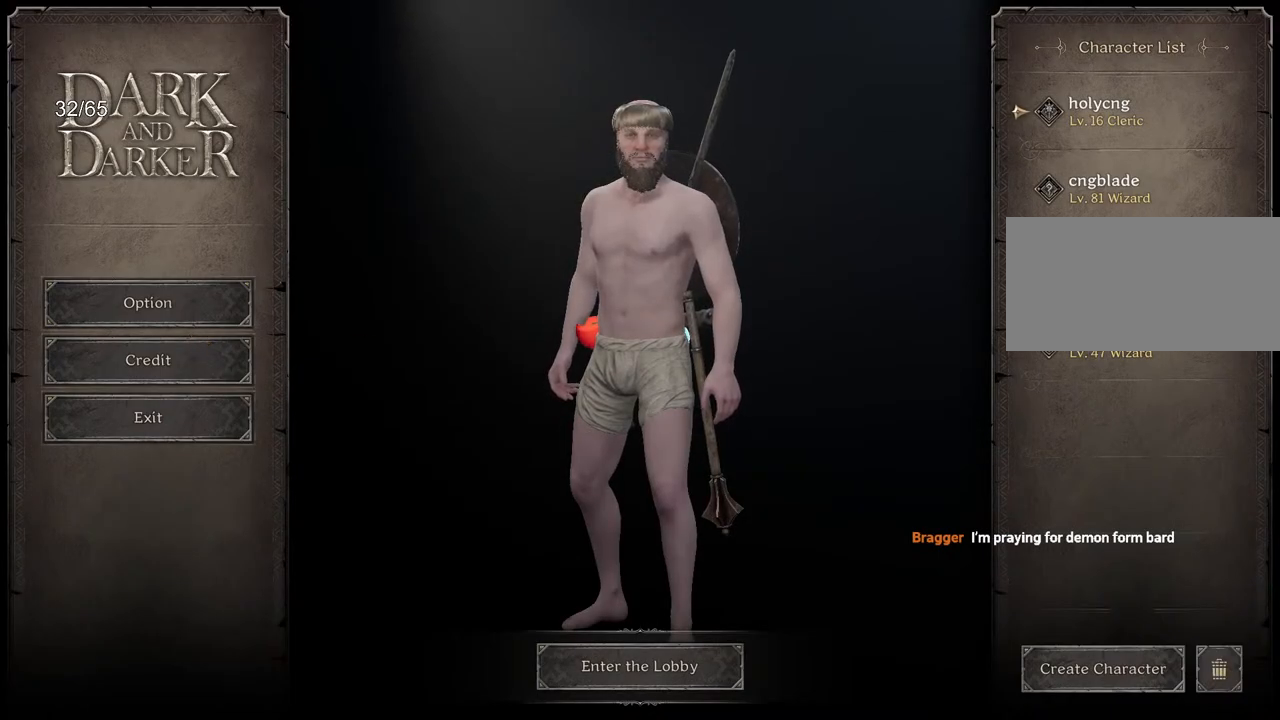
{"keys": [], "mouse": [], "events": [[383, "mouse_left", "down"], [483, "mouse_left", "up"]]}
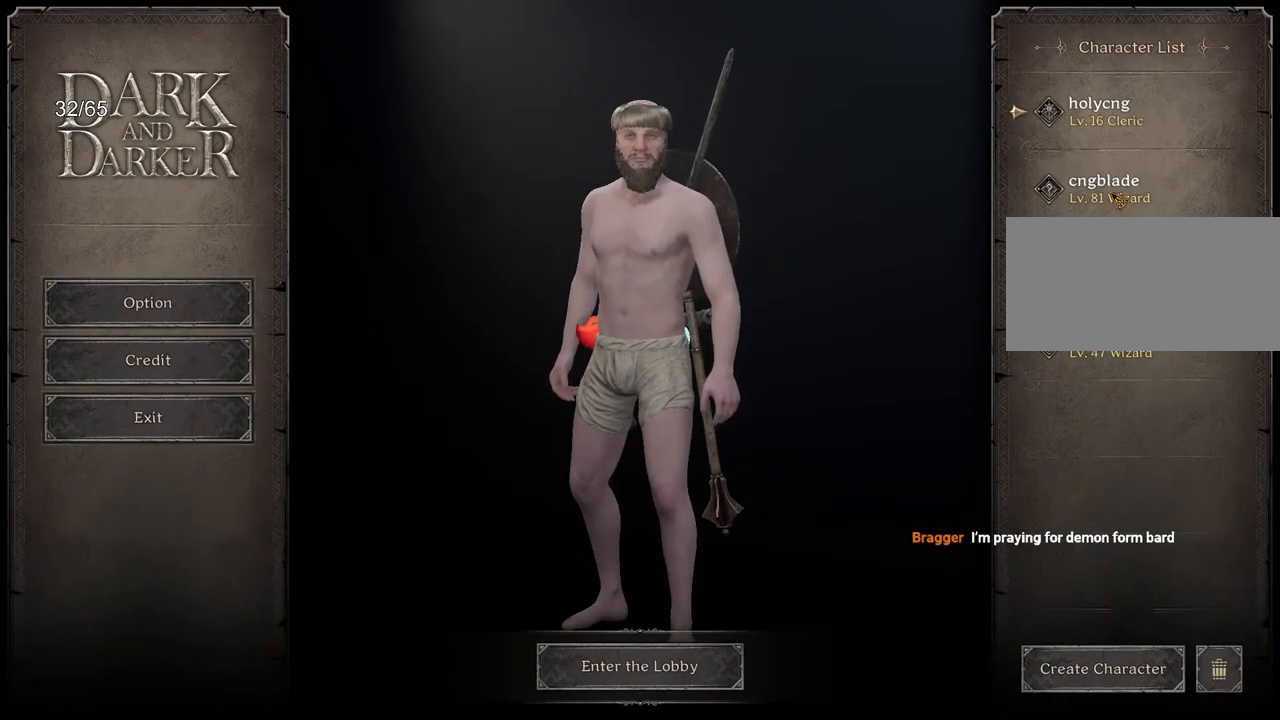
{"keys": [], "mouse": ["left"], "events": [[500, "mouse_left", "down"]]}
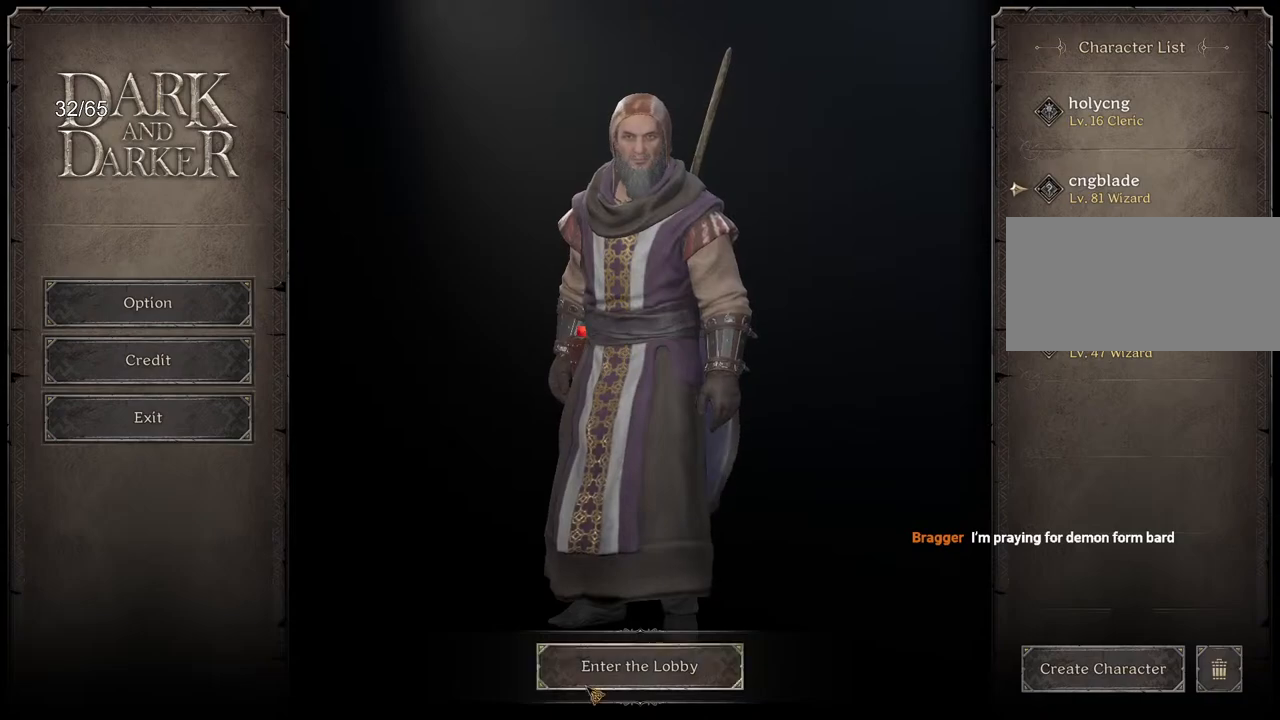
{"keys": [], "mouse": [], "events": [[83, "mouse_left", "up"]]}
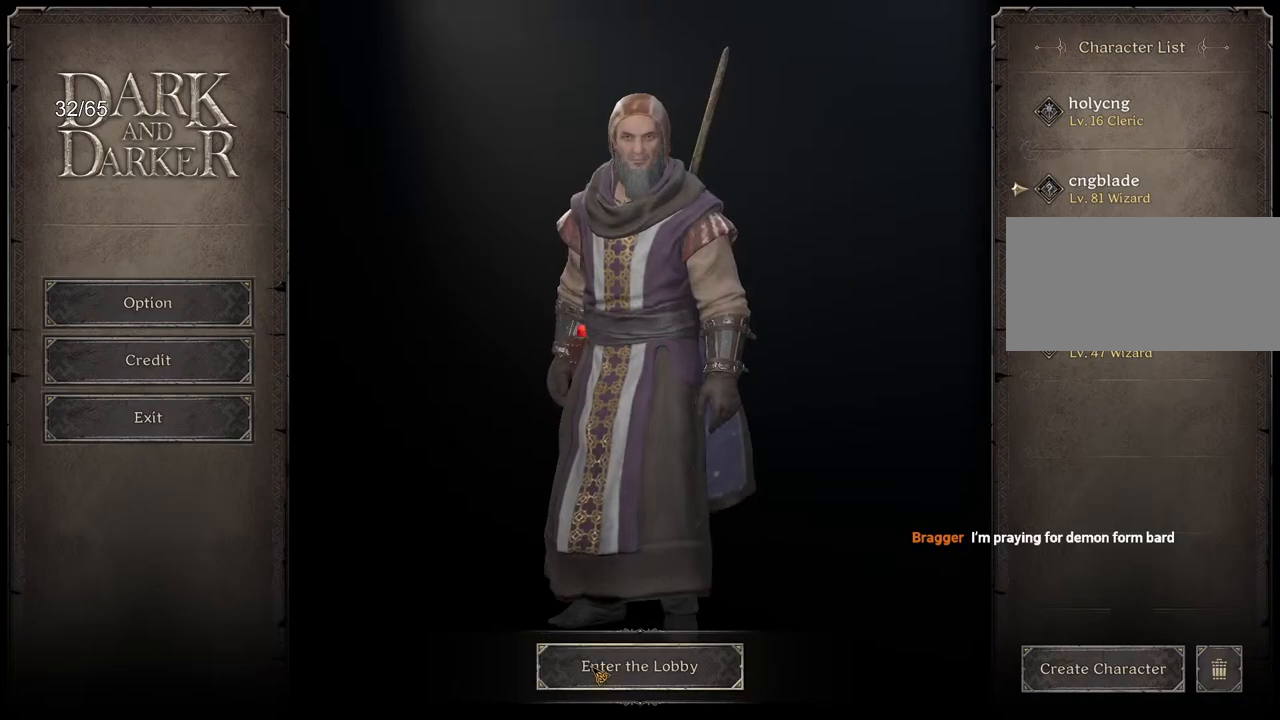
{"keys": [], "mouse": [], "events": []}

▸ **Work instruction**
Print every line above once more, exactly. Omit the pictures.

▸ **Result**
{"keys": [], "mouse": [], "events": [[383, "mouse_left", "down"], [483, "mouse_left", "up"]]}
{"keys": [], "mouse": ["left"], "events": [[500, "mouse_left", "down"]]}
{"keys": [], "mouse": [], "events": [[83, "mouse_left", "up"]]}
{"keys": [], "mouse": [], "events": []}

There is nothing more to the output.